Fui caminhando até o shopping. Quase na porta passei por uma criança e ela não tirava os olhos de mim com um enorme sorriso no rosto. Me senti acolhido, e não mais estranhado, e me relacionei com ele perguntando se estava tudo bem. Ele sorriu mais em resposta. Entrei no shopping e aqui termina a Parte 1 do relato.
Parte 2
Ao entrar no shopping pela porta lateral fui imediatamente à escada rolante mais próxima e subi. Quando olho para trás e para o andar em que estava chegando já estava rodeados pela segurança do lugar. Uns quatro a cinco guardas me abordaram (eu e Jefferson, na verdade) e proibiram de continuar a performance alegando que nós não tínhamos autorização. Em seguida nos levaram para o chefe da segurança nos “porões do Rio Sul”. O fato de termos uns cinco seguranças nos escoltando chamou muito mais atenção para a performance do que se tivesse continuado normalmente. Descemos uns lances de escada e chegamos na área de entregas. Todos lá ficaram meio surpresos e espantados em ver um homem vestindo uma caixa de papelão. Esperamos alguns minutos para o chefe da segurança chegar. Enquanto isso, perguntei no nome do segurança que tinha me abordado. Davidson. Então ele me perguntou qual era a minha profissão. Respondi honestamente “Sou ator”, ele riu e reclamou que ia perder a hora de almoço. Fico me perguntando o real valor social da nossa profissão. Será que algum dia a gente vai valer mais que um almoço?

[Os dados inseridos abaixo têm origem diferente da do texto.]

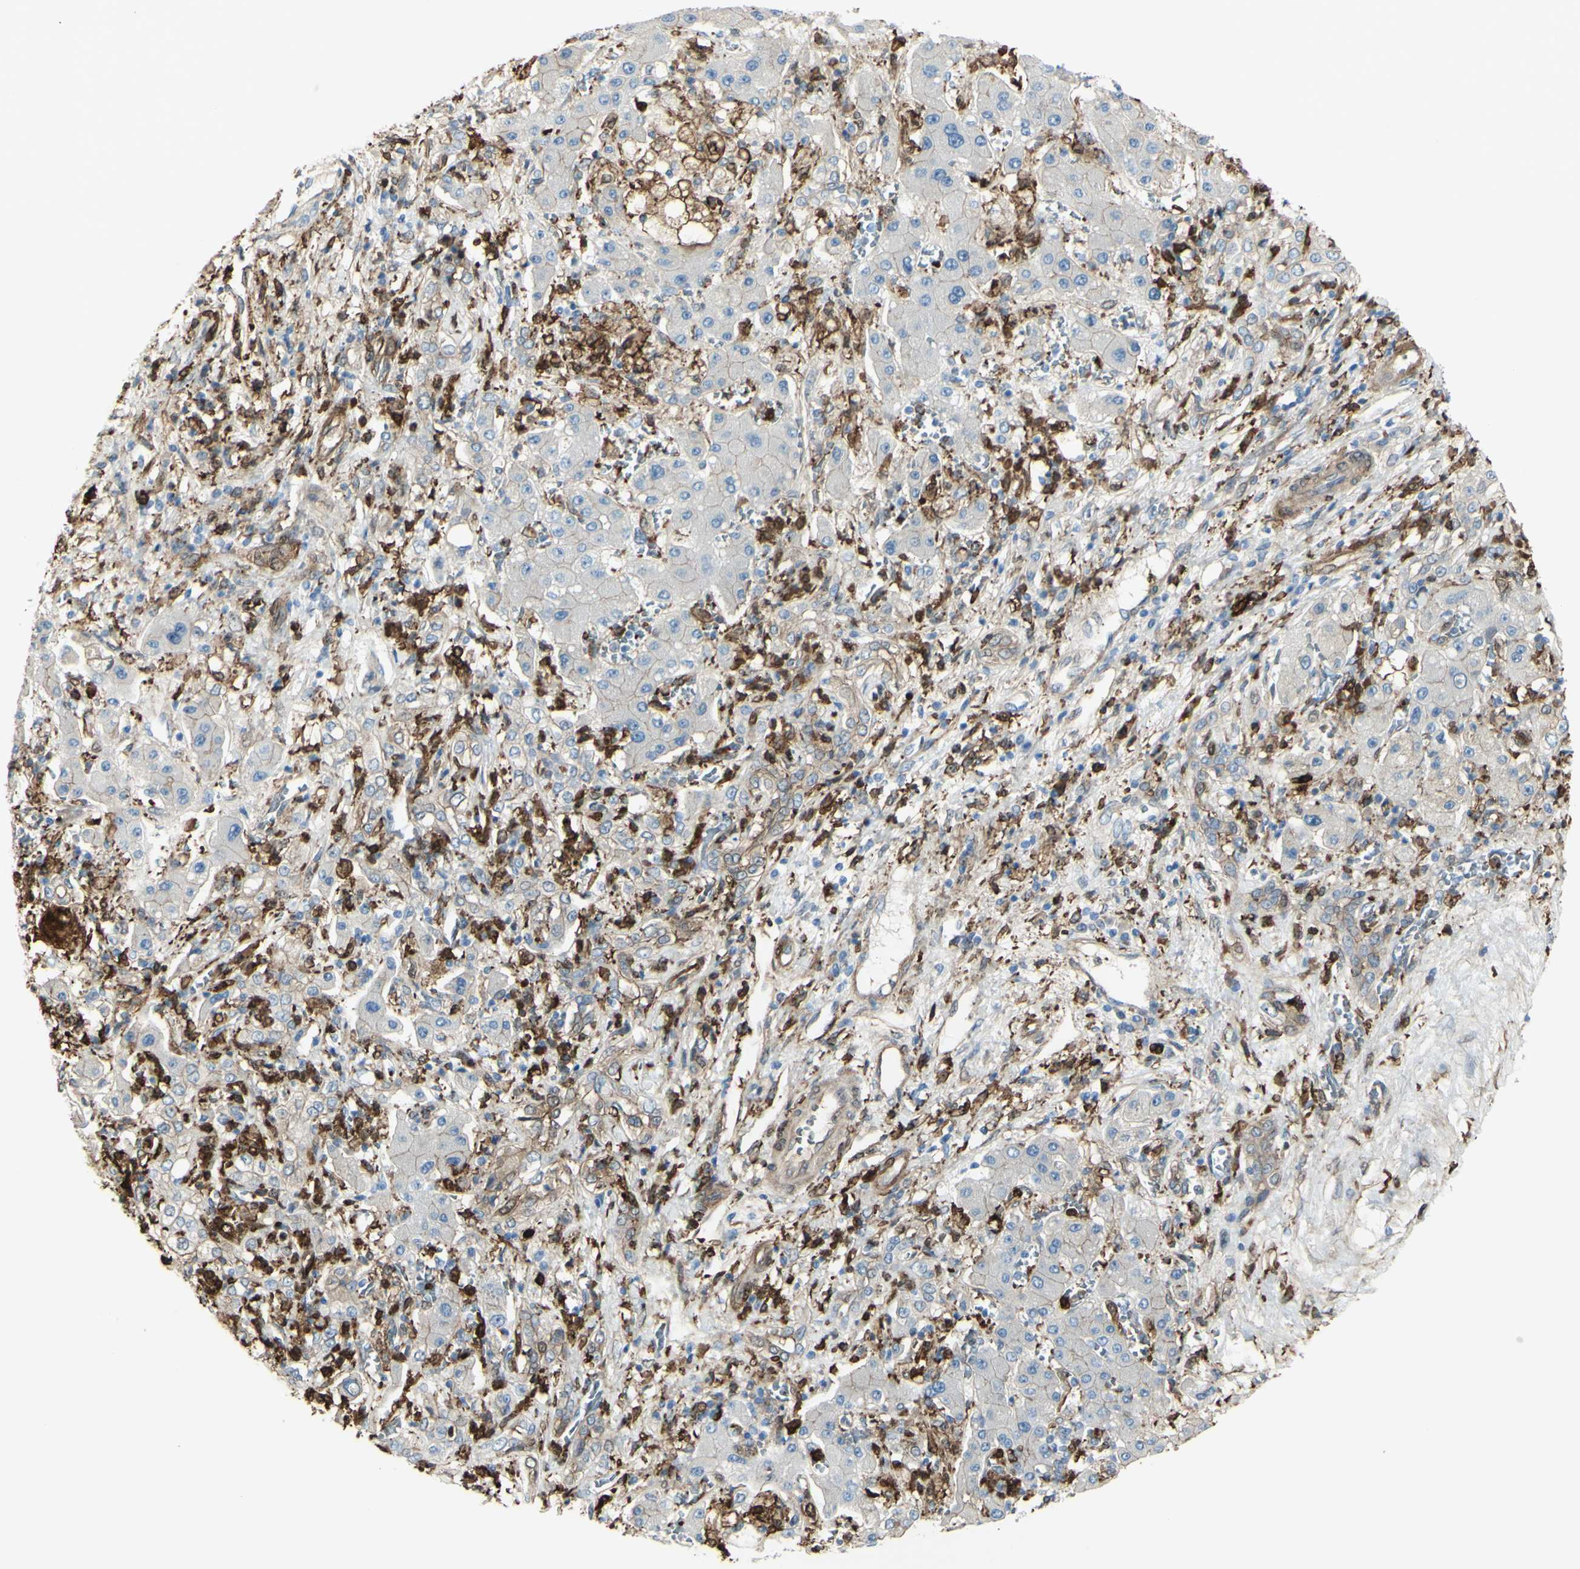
{"staining": {"intensity": "weak", "quantity": ">75%", "location": "cytoplasmic/membranous"}, "tissue": "liver cancer", "cell_type": "Tumor cells", "image_type": "cancer", "snomed": [{"axis": "morphology", "description": "Cholangiocarcinoma"}, {"axis": "topography", "description": "Liver"}], "caption": "Protein expression analysis of human liver cholangiocarcinoma reveals weak cytoplasmic/membranous expression in approximately >75% of tumor cells.", "gene": "GSN", "patient": {"sex": "male", "age": 50}}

O chefe da segurança chegou já reclamando agressivamente perguntando o que era aquilo que estávamos fazendo. Antes de mais nada, fui educado e o saudei com um Boa tarde e me apresentei. Perguntei o nome dele e ele me respondeu perguntando o meu nome, sendo que eu tinha acabado de dizer. (Será que ele ouviu o que eu tinha acabado de falar?) Mantendo a educação respondi novamente e ele me mostrou a carteira da polícia dele e falou “Eu sou Haroldo”. Eu e Jefferson explicamos para ele o que era a performance, um trabalho de faculdade, que a filmagem era somente o registro do acontecimento, mas mesmo assim ele não deixou continuarmos. Perguntei porque e ele falou que nós não tínhamos autorização para filmar nada no shopping. Aí eu perguntei se se não filmássemos poderíamos continuar a fazer a performance. Depois de quatro ou mais tentativas de entender o que estava sendo perguntado ele alegou que a performance poderia causar “modalidade de curiosidade e modalidade de estranhamento” nas pessoas. Não era esse um dos objetivos da performance? Questionar alguns modelos de comportamento e gerar estados de presença nas pessoas alienadas pela sociedade de consumo, a sociedade do espetáculo, de Debord? Não é permitido sair das normas, dos limites, das regras de um ícone da sociedade de consumo como um Shopping Center. Não me foi permitido instigar as pessoas a pensar.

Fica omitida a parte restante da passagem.